Even the most optimistic analysts and die-hard commentators now talk openly about the rot, corruption, lawlessness and chaos in the aviation sector.
It was indeed a year to remember with many troubling moments, a major plane crash, many air incidents, a financial scandal, a daring dismissal of an aviation chief and several other flops that left many watchers bewildered.

The scandals and flops and the anger they generated were so potent and consistent that they almost overshadowed the remodelling exercises of some airports in the country.
From the moment Dana Air was back into the Nigerian skies four days into the new year, on 4 January, following their plane crash on 3 June 2012 that killed 163 people, the anger that accompanied the move, especially because families of the victims were yet to be compensated, were similar to signals that the year 2013 was going to be a turbulent one.
Despite protests, loud and pent-up, Dana Air successfully returned into the skies without a major incident and even began to open new routes while promising to replace its old planes that need more money to fix.
Associated Airline plane wreckage carrying the corpse of ex-aviation minister, Segun Agagu: 16 people died in the crash

With frequent disobedience of court orders and lawlessness by the Federal Airports Authority of Nigeria, FAAN, the first and second quarters of the year were dominated by a cornucopia of crises between FAAN and Maevis Nigeria Limited, FAAN and Bi-Courtney Aviation Services Limited and FAAN and AIC Nigeria Limited.
In all these three cases and several others, FAAN undermined the Public Private Partnership drive that it embarked on almost a decade ago.

The removal of Dr. Harold Demuren, the charismatic Director General of the Nigerian Civil Aviation Authority, the man who brought America’s category one safety certification to Nigeria, was a big surprise to many industry watchers.
With the coveted certification, Demuren had made it possible for Nigerian airlines, with high safety standards, to fly directly to the United States of America with Nigerian planes and Nigerian crew.

But for millions of Nigerians who may remember the year 2013, October might be seen as the defining month.
In the early morning of 3 October, an Associated Airlines plane carrying the remains of former governor of Ondo State, Dr. Olusegun Agagu, crashed in Lagos with 20 people on board and killed 15 of them.
The plane flew only for some seconds before it came down not far from fuel depot at the Murtala Muhammed International Airport in Lagos, southwestern Nigeria.
The cockpit voice recorder, CVR, analysed in Nigeria’s capital of Abuja, later revealed that the captain failed to heed warnings by the co-pilot to abort take off because of the faulty condition of the plane.
Just days after that accident, a Kabo Air plane crash-landed in the northern Nigerian airport of Sokoto with 512 souls onboard.
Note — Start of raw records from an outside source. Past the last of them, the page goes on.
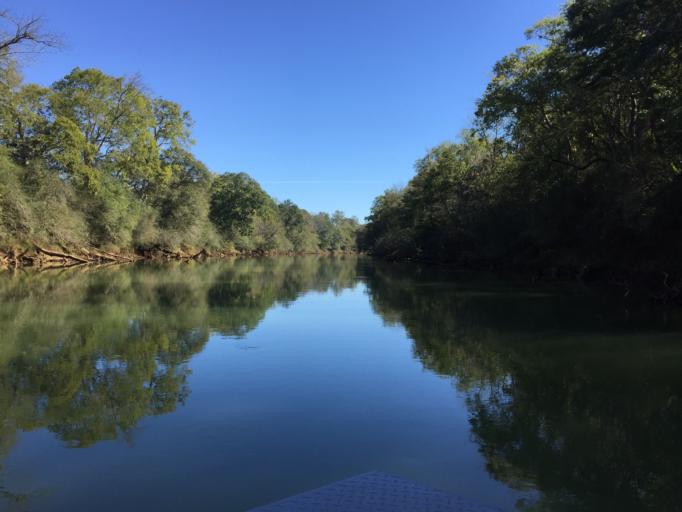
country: US
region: Georgia
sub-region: Gwinnett County
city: Duluth
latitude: 34.0317
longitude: -84.1330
Three days after the crash the Nigerian Civil Aviation Authority, NCAA, suspended the operations of Dana Air for precautionary measures after one of its planes had an air return.
But if these were serious incidents, it was a revelation by Sahara Reporters, a New York based online news medium, in October, that Stella Oduah, Aviation Minister, had compelled the NCAA to purchase two BMW cars for her personal use at the hefty sum of N255 million.
 
The revelations hit the industry like a bomb and for weeks Nigerians called on Oduah to resign following her admission that she approved the purchase of the inflated cars.
She appeared before the House of Representatives Committee on Aviation and at the end of the sitting she was indicted.
The House at a plenary adopted the Committee’s recommendation and called on President Goodluck Jonathan to sack Oduah. But the woman has said she is not quitting yet.
The year 2013 would be remembered as a turbulent year in the Nigerian aviation industry.